As published in SocialMediaToday.
Zuora, a dominant player in cloud-based payments systems, presented at last week’s All About the Cloud Conference, hosted by the Software and Information Industry Association (SIIA). The company’s founder and CEO, Tien Tzuo, spoke about the dramatic shift in the way both consumers and companies are doing business. “Today,” Tien explained, “People would rather subscribe to products and services than buy them outright.” products. It’s happening everywhere and is having a dramatic affect on your business.
Zuora calls this “The Subscription Economy.” Instead of single large purchases, the model is built on sustained customer relationships. For companies, the longer and stronger you can build these relationships, the more opportunities you get to first maintain, then increase recurring revenue.
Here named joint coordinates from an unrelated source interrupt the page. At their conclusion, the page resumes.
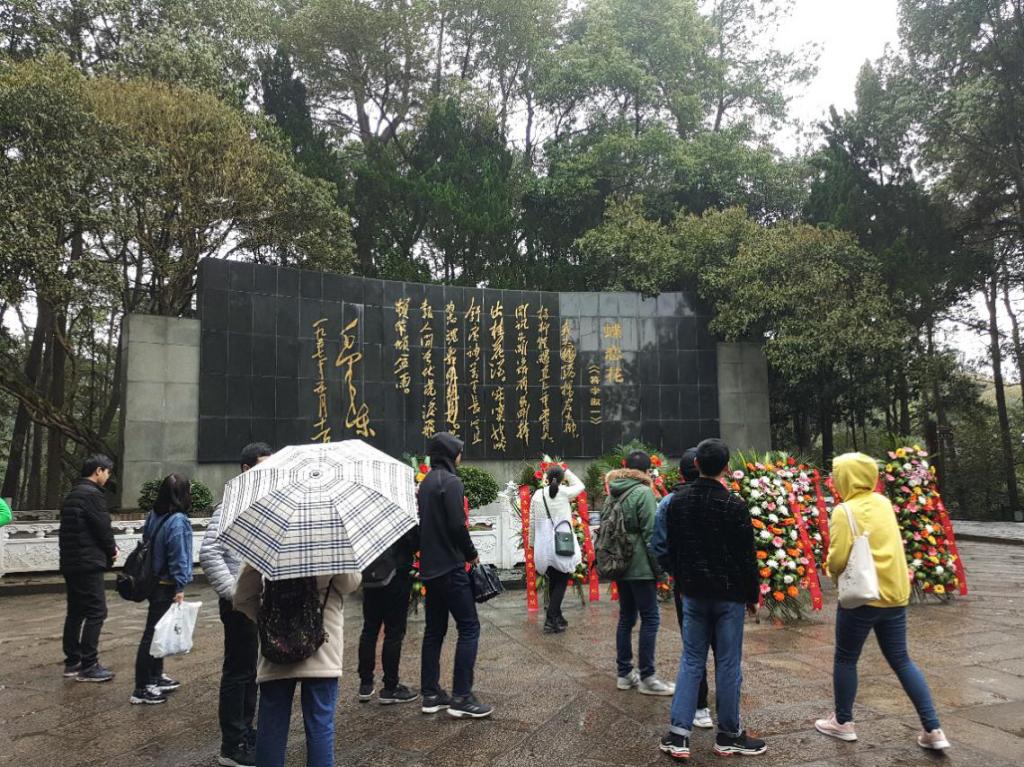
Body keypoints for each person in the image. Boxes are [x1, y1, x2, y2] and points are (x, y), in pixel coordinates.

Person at [815, 452, 950, 751]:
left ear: (846, 478)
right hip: (895, 595)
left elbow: (837, 558)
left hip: (862, 598)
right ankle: (933, 729)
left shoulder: (844, 511)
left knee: (846, 658)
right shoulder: (884, 503)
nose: (834, 480)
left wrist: (831, 572)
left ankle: (843, 721)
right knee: (902, 660)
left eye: (837, 475)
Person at [662, 438, 766, 760]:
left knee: (691, 660)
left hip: (693, 594)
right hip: (728, 596)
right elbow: (746, 556)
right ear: (726, 467)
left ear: (696, 465)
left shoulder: (678, 502)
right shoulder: (734, 504)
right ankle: (729, 735)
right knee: (728, 663)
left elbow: (672, 549)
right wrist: (752, 594)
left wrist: (680, 580)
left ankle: (678, 736)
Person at [234, 566, 361, 767]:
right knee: (320, 723)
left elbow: (242, 595)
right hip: (322, 642)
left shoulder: (267, 546)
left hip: (276, 643)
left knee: (272, 723)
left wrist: (266, 622)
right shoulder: (331, 546)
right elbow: (348, 584)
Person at [200, 442, 273, 767]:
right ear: (246, 469)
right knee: (237, 671)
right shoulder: (232, 502)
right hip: (237, 603)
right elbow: (209, 552)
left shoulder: (257, 501)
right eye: (262, 465)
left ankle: (246, 729)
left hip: (255, 601)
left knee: (250, 671)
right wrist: (234, 592)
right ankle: (232, 745)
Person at [417, 432, 492, 719]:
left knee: (434, 631)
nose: (461, 456)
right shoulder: (451, 482)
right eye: (459, 451)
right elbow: (457, 525)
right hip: (451, 567)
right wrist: (471, 554)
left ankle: (430, 694)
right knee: (469, 628)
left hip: (430, 569)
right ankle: (462, 696)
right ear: (450, 454)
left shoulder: (426, 483)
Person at [650, 448, 714, 729]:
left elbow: (659, 545)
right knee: (725, 649)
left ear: (680, 473)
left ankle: (700, 707)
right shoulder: (726, 498)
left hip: (686, 584)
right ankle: (729, 716)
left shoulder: (668, 502)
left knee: (694, 645)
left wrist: (674, 570)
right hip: (723, 585)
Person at [607, 450, 674, 696]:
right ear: (647, 471)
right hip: (641, 566)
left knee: (626, 617)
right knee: (650, 617)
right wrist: (661, 570)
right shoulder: (643, 492)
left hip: (620, 563)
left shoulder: (613, 491)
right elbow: (650, 534)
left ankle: (624, 673)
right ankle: (648, 677)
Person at [131, 473, 195, 705]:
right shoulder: (178, 521)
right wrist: (180, 586)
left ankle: (156, 676)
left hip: (153, 580)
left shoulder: (154, 514)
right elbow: (179, 556)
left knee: (158, 631)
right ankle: (142, 687)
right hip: (166, 584)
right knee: (152, 634)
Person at [59, 454, 117, 682]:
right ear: (98, 471)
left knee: (75, 611)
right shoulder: (92, 494)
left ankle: (72, 661)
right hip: (88, 561)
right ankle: (89, 664)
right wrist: (112, 550)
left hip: (71, 561)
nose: (108, 477)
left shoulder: (73, 493)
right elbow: (102, 527)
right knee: (96, 611)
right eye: (108, 472)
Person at [357, 525, 419, 705]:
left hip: (371, 576)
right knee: (394, 632)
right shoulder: (397, 517)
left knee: (369, 629)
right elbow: (415, 542)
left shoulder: (365, 516)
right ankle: (390, 687)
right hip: (396, 577)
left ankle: (365, 684)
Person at [529, 464, 585, 634]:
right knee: (562, 579)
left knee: (554, 578)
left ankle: (557, 617)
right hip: (561, 542)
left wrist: (532, 543)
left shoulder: (537, 495)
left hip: (543, 544)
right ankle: (551, 617)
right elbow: (581, 485)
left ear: (546, 478)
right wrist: (566, 472)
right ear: (561, 479)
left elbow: (532, 522)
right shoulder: (564, 492)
Salesforce.com is a terrific example of this type of consumption. Product performance and customer service are both critical to establishing high customer retention, and that’s why the company religiously focuses on each. But subscriptions aren’t limited to online consumption either. Lots of new retail consumer offerings have appeared in the marketplace. New companies include:
- Lollihop sends out a monthly taste box of healthy snacks, curated for those with an active lifestyle.
- Hoseanna lets busy women order a monthly set of pantyhose, intimacy, feminine care, and other health and beauty necessities straight to their door.
- Bluum sends a monthly box containing 4-5 deluxe product samples like organic skin care, lip balm, stretch-mark cream, small toys, snacks and baby wipes to member’s homes for user testing and evaluation.
According to Zuora, however, these subscriptions introduce a new set of challenges for businesses. There’s a new set of rules for success in the Subscription Economy, and the emergence of this new consumption trend necessitates a change in the way businesses log and account for sales.
The subscription business model is built upon future recurring costs and revenues. Whereas the “buy now” economy is SKU-based, the subscription model is plan based. Zuora contends, these ongoing subscriptions require a fundamental shift in accounting for them.
Today’s general ledgers don’t accurately account for this type of sales arrangement. Tien, in his presentation, highlights three essential misses in the current accounting structure:
- They are backward looking, not forward looking
- There’s no separation of recurring versus one-time purchases
- They have no concept of subscription metrics
Today’s practices log the number of units, sales price, annual gross revenue, gross margins and close rates. Conversely, the subscription economy is based on the number of customers, customer lifetime value, recurring profit margins, growth efficiency, and reneway and churn rates. The necessary shift, Tien argues, is not in the measurement of revenue, bookings, and current profitability, but by recurring profit.
Given this, a new income statement would start with annual recurring revenue (ARR), rather than revenue alone. Churn is subtracted from the calculation, yielding a net-ARR, which represents the expected income or cash flow. Subtracted from this are the business costs associated with servicing the customer. A company’s recurring profit margin is then the remainder that can be used either to optimize margins, or reinvest to optimize growth.
Three key metrics matter to a company in this subscription economy: Retention rate, recurring profit margin, and growth efficiency. Tien stressed the importance of minimizing churn (the amount of ARR that goes away), and investing that ARR into efforts to acquire new customers and up-sell existing ones.
Tien and Zuora advise that companies target retention rates of 90%. Doing so includes strategies such as offering auto-renewals and tiered subscription plans, as well as allowing for customer service reps to handle renewals at the first level customer touch point. Strive for recurring profit margins of 50% by automating the quote-to-renewal process, and driving multi-year commitments. And lastly, shoot for a growth efficiency ratio of 1:1 by increasing customer value and making doing business a simple process.